The Pastor's Heart and Sermon Applications

There were a number of things that freshly impacted my heart and mind through the preaching at the God Exposed conference last week. One thing I've continued to roll over in my head is C.J.'s wise exhortation to be patient with our people's growth in knowledge and sanctification. He put it something like this: "Sanctification is not an event but a process. If it takes you (pastor) months or years of study to arrive at some growth, why do you think your people will "get it" with one sermon from you?"


To which my mind says to me: Duh. You do-do. Of course. You don't get things overnight, why act like your preaching can produce things overnight! That was helpful.

And as I've continued to ponder this "obvious" point, other things have come into view.

For example, if the pastor carries this kind of impatience in his heart, isn't that impatience likely to affect his sermon applications? Won't his applications tend toward a lot of prescriptive and perhaps moralistic commands? I know there is a place for prescription and a place for insisting on certain things (1 Thes. 2:11-12), but the impatience will tend to make most all the applications a kind of self-righteous insistence on this or that immediate change. And won't the change tend to be things we deem important rather than changes God works by His word? With our limited perspectives and impatient hearts, we'll look for a behavioral (that is, outward) improvement that satisfies our sense of what spiritual growth looks like rather than look for genuine "evidences of grace" (as C.J. puts it). We'll tend to beat the sheep rather than feed the sheep. We'll drive the sheep rather than encourage them.

And what happens when our applications and instamatic sermons don't produce what we want to see overnight? (and they won't) If it's really impatience at work, we'll begin to despair of seeing growth and change. If it's a certain lack of grace in our outlook, we'll miss the gracious hand of God already at work in His people by His word independent of us (listen to Mark's sermon from the conference for more on this). If it's self-righteousness, we'll love our people less as we grow intolerant of weakness. And we'll likely mistake weakness for wickedness. All because what took us months and years to arrive at, we want to see in our people yesterday.

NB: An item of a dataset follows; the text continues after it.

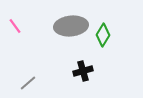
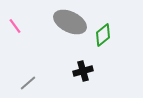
gray ellipse: moved 1 px left, 4 px up; rotated 32 degrees clockwise
green diamond: rotated 20 degrees clockwise
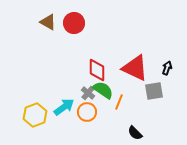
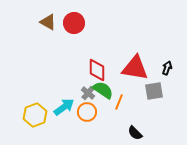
red triangle: rotated 16 degrees counterclockwise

Thus the pastor finds himself in a downward spiral. Once we're dispirited, there are two basic options left to us. The really disciplined and stony-faced heaps up another round of overly prescriptive and moralistic applications, divorced from gospel indicatives. Meanwhile, the less self-willed fall deeper into despair and maybe leave the ministry discouraged and distressed.

How do we climb out of this pit? As is the case with most everything, we come to the gospel afresh. For that grace of God that patiently conforms the pastor to the likeness of Christ, is the same grace that's at work conforming the people to Christ as they hope for His coming (Titus 2:11-13). We remember that Christ is their wisdom from God... righteousness, holiness and redemption. So, our boast needs to be in the Lord, not our progress (1 Cor. 1:30-31). And we renew our trust in God's word to build God's people and kingdom--while we sleep and to inevitably glorious fullness (Mark 4:26-34).

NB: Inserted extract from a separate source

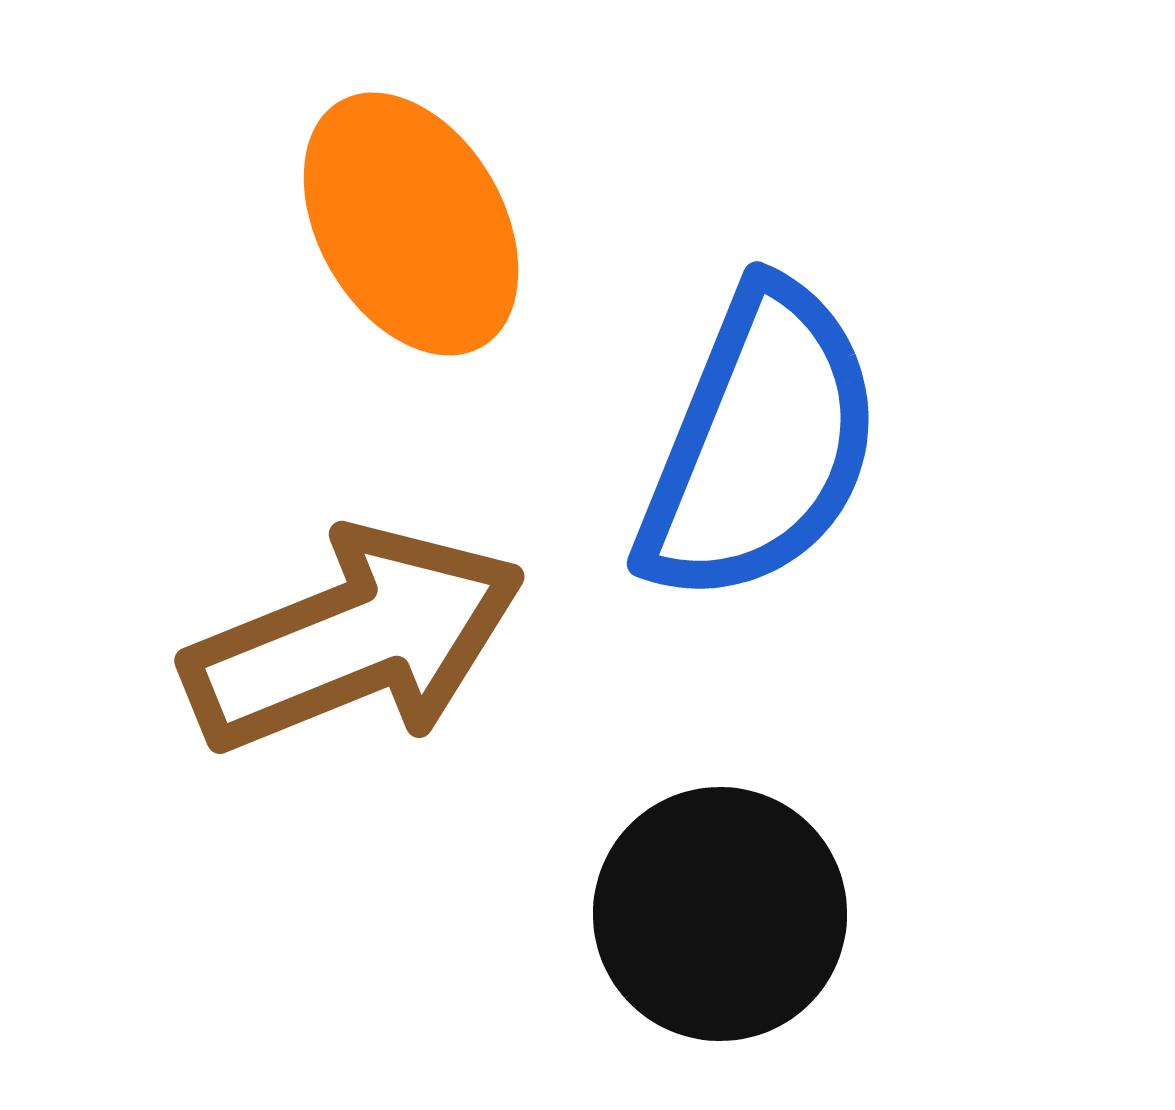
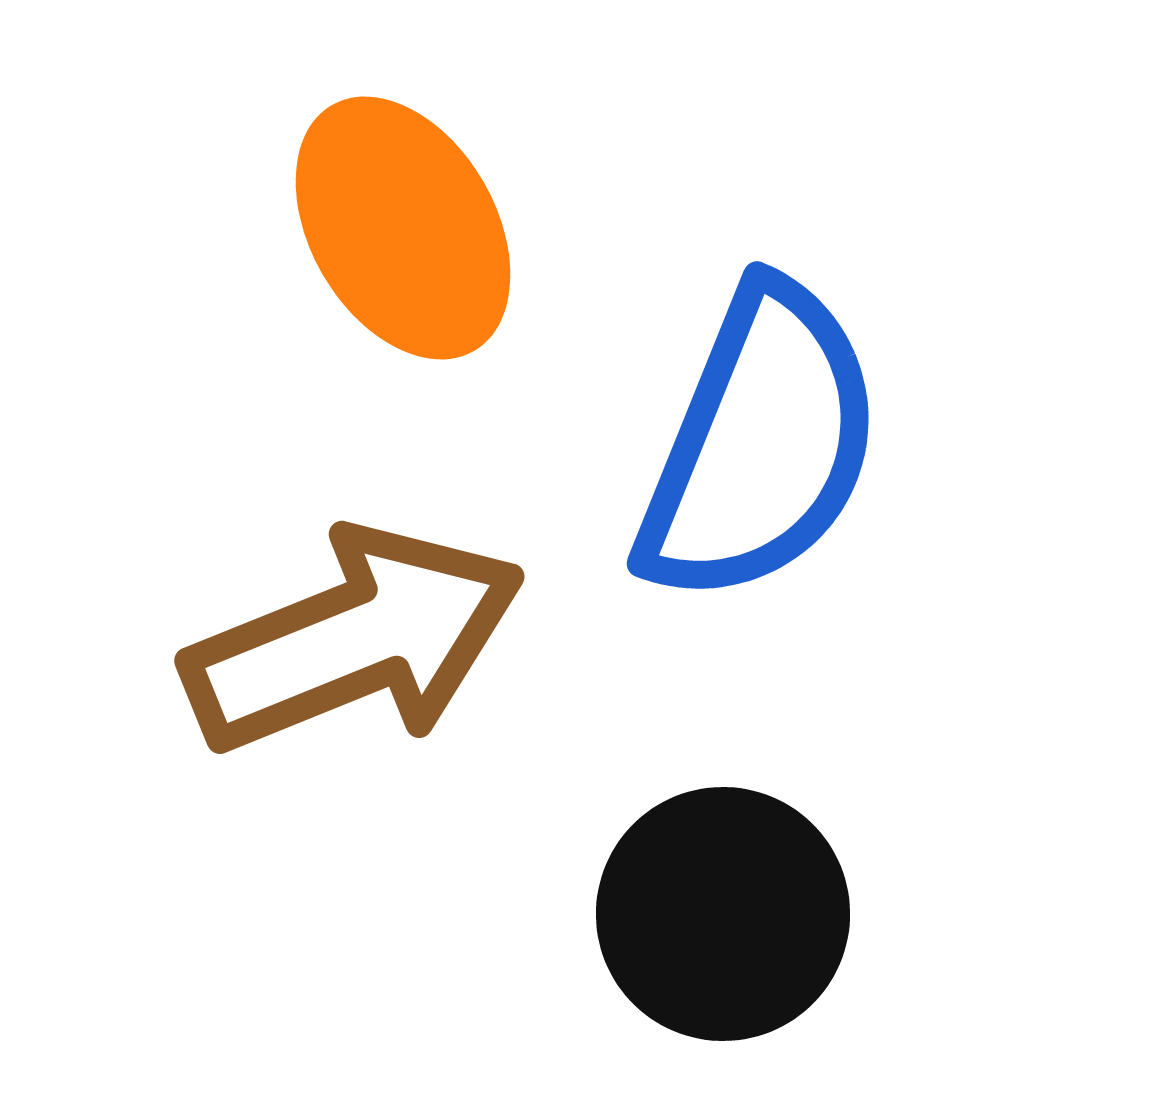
orange ellipse: moved 8 px left, 4 px down
black circle: moved 3 px right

We must depend upon God's grace and God's word, or we'll ruin ourselves and our people.

4 comments:

Chris Roberts said...

Preaching is a constant drip. Keep it up faithfully and eventually you will drill into your people.

Karin said...

The same principles apply to me at work. I'm retired, but returned to work part-time. I have such impatience with some of the younger generation - who just don't get it, who don't work nearly as hard as we ever did, who need an attitude adjustment, who.....(add your own). Wow!!I felt convicted and asked the Lord's forgiveness.

Anonymous said...

Christ in you the hope of glory!

We are in a " post fallen, pre-glorified state. This is a divine tension: wherein grace alone, can comfort the believer, who has seen perfection in His substitute, hungers and thirst for it, but cannot attain it in this life.

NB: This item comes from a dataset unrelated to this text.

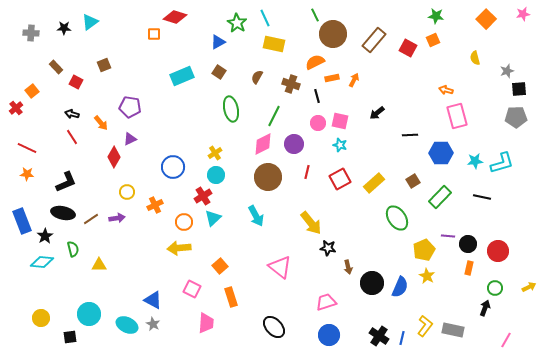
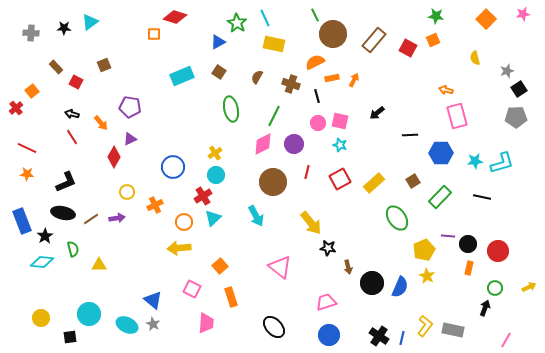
black square at (519, 89): rotated 28 degrees counterclockwise
brown circle at (268, 177): moved 5 px right, 5 px down
blue triangle at (153, 300): rotated 12 degrees clockwise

The preaching must constantly set forth Jesus Christ, as the souls surety, and accomplsihment, as well as it's pursuit and desire.

Reminding the saints, that faith, which manifest itself in obedience, nevertheless worketh only by love!

A heart that longs after righteousness, has the root in it already, and is delcared blessed by the Savior!

All fruit is by his tender hand!

Paul C said...

Thanks for this insightful commentary on patience. Having just started in the ministry, this is very sound advice for me. I remember hearing someone say that you never realize how hard it is to change - until you try to change yourself first.